INFORMATION:
-------

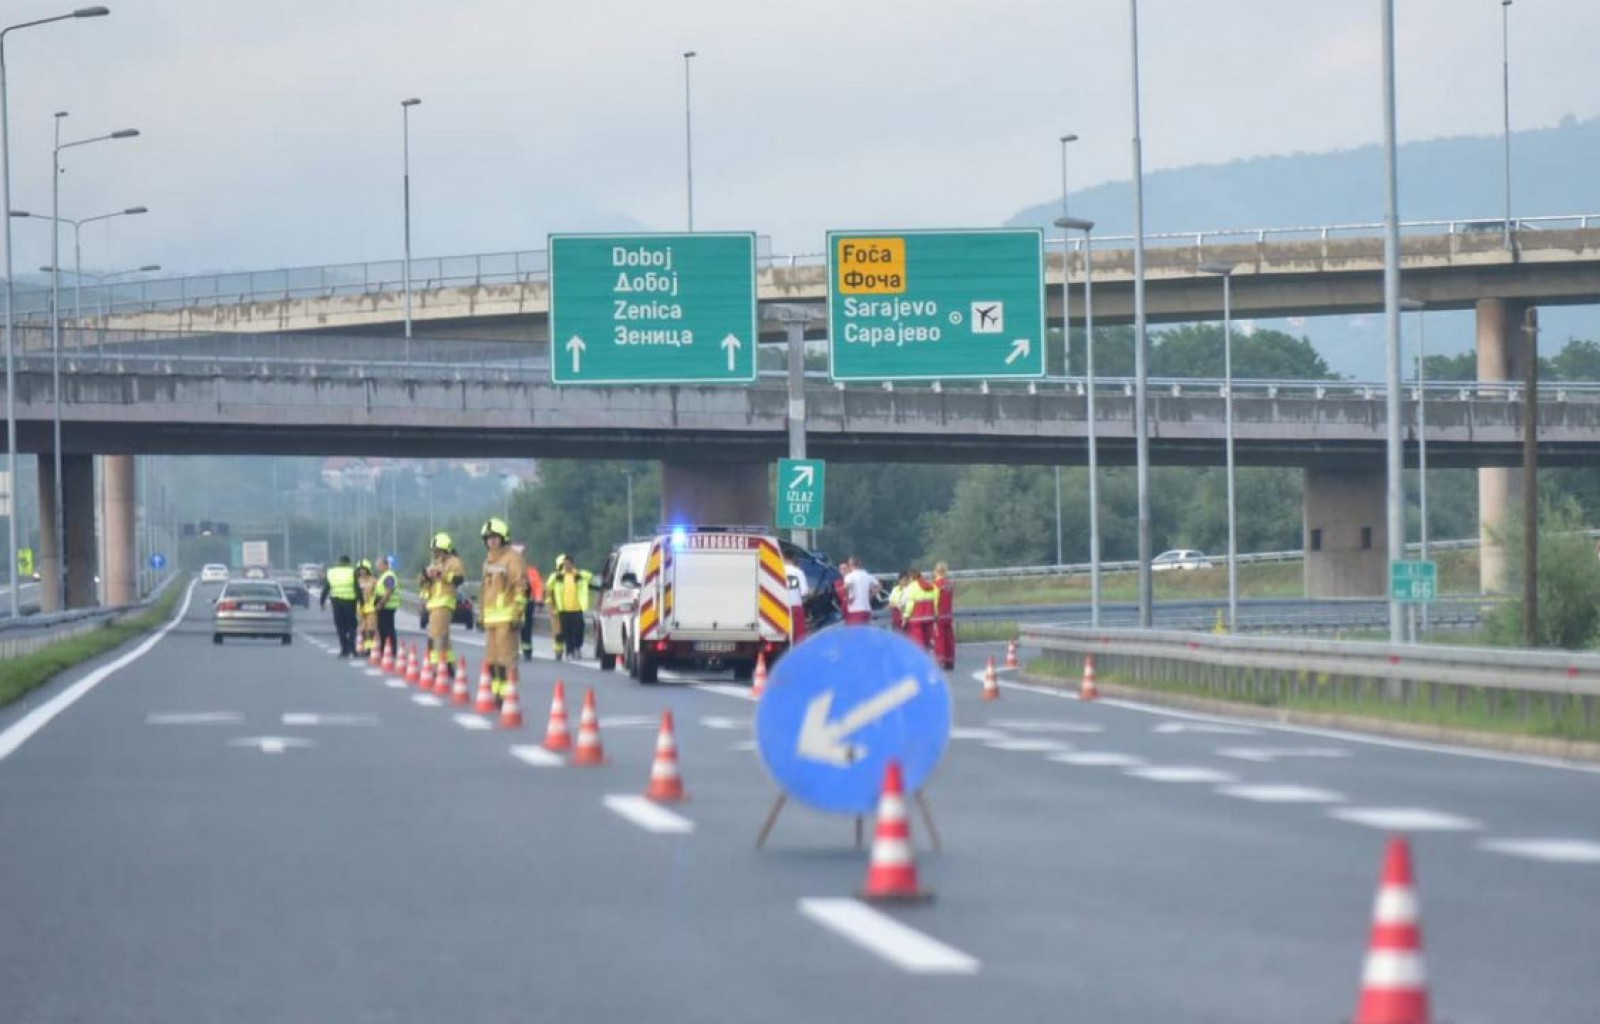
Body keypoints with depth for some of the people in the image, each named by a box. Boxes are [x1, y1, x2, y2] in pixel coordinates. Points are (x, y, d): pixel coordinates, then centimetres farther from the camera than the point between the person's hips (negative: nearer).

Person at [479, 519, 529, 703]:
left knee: (506, 656, -12)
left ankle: (507, 693, -13)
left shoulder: (512, 559, -7)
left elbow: (521, 589, -13)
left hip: (506, 617, -9)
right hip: (490, 617, 9)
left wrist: (517, 615, -18)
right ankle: (496, 691, 15)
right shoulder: (489, 560, 19)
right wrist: (481, 615, 24)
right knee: (492, 657, 9)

-------

Copy out the line holding "left shoulder: (512, 559, -7)". Then copy every later line of the data, unchanged, through the last one.

left shoulder: (512, 559, -7)
left elbow: (521, 589, -13)
left hip: (506, 617, -9)
right hip: (490, 617, 9)
left wrist: (517, 615, -18)
right ankle: (496, 691, 15)
right shoulder: (489, 560, 19)
right wrist: (481, 615, 24)
right knee: (492, 657, 9)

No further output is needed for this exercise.